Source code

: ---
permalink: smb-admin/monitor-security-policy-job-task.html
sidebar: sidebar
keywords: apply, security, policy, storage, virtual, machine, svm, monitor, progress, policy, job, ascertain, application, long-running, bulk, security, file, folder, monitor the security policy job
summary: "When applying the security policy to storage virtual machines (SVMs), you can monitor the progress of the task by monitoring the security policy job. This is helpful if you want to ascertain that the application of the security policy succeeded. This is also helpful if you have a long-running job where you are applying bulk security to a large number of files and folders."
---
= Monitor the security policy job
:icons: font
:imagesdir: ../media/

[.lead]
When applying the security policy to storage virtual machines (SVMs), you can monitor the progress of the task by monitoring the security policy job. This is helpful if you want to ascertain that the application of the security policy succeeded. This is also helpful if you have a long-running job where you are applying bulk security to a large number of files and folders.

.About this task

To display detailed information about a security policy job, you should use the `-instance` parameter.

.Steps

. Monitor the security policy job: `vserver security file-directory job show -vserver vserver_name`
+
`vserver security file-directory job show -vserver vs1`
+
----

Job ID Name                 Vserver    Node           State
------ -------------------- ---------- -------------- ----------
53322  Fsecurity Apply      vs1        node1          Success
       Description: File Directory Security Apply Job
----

Instruction - Lines with the string "task": pick each one out of the material and return it.

Response box -
permalink: smb-admin/monitor-security-policy-job-task.html
summary: "When applying the security policy to storage virtual machines (SVMs), you can monitor the progress of the task by monitoring the security policy job. This is helpful if you want to ascertain that the application of the security policy succeeded. This is also helpful if you have a long-running job where you are applying bulk security to a large number of files and folders."
When applying the security policy to storage virtual machines (SVMs), you can monitor the progress of the task by monitoring the security policy job. This is helpful if you want to ascertain that the application of the security policy succeeded. This is also helpful if you have a long-running job where you are applying bulk security to a large number of files and folders.
.About this task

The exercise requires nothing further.